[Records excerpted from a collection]
++++

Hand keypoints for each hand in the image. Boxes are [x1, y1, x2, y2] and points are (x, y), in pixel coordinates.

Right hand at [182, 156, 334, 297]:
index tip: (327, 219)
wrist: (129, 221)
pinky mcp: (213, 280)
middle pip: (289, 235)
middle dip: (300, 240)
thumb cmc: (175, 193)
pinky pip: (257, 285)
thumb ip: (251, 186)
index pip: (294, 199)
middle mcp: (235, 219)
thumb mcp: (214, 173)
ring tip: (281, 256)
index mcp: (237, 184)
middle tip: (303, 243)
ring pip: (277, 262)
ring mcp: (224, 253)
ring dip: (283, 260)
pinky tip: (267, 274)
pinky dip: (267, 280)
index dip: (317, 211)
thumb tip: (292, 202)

++++

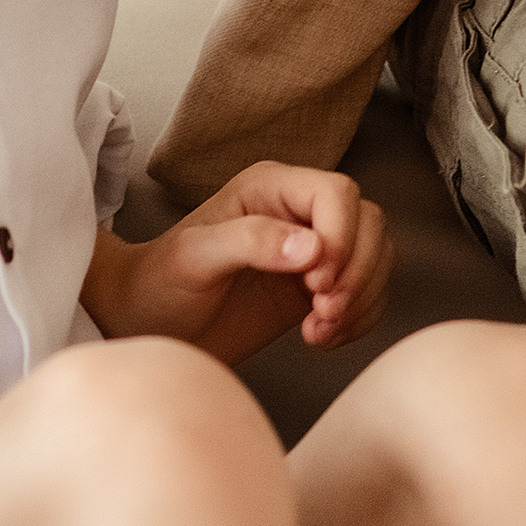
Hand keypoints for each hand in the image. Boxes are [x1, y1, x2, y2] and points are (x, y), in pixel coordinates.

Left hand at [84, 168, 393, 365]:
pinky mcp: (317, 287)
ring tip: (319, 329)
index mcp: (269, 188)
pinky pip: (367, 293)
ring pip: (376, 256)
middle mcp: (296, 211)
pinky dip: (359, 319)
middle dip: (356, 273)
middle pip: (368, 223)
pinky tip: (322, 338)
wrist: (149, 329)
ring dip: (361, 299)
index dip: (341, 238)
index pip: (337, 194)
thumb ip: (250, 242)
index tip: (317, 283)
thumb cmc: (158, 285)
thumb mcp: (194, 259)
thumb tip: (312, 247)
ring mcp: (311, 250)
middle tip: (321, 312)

++++

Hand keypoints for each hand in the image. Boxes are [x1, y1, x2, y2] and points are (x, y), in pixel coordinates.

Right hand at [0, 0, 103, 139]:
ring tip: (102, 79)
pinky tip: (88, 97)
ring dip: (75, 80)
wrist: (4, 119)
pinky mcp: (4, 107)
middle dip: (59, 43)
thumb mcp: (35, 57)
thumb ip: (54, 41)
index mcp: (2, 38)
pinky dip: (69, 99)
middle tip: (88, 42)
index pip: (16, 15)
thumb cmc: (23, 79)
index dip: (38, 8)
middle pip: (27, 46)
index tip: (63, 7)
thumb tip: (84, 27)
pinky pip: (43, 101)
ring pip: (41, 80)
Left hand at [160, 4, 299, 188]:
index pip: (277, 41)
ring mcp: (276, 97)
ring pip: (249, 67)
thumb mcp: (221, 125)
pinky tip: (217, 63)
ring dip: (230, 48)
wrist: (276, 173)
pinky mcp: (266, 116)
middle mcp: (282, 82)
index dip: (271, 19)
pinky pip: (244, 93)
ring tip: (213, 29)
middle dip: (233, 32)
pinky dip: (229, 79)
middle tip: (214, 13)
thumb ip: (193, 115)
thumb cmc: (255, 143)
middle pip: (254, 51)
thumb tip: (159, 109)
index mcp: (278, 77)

++++

# Directions for this task:
Starting with the line above that holds "index dip: (271, 19)" and stopping with the line that holds "index mcp: (278, 77)", reproduce each line exactly, omitting all other lines.

# Solution to this exercise:
index dip: (271, 19)
pinky pip: (244, 93)
ring tip: (213, 29)
middle dip: (233, 32)
pinky dip: (229, 79)
middle tip: (214, 13)
thumb ip: (193, 115)
thumb cmc: (255, 143)
middle pip: (254, 51)
thumb tip: (159, 109)
index mcp: (278, 77)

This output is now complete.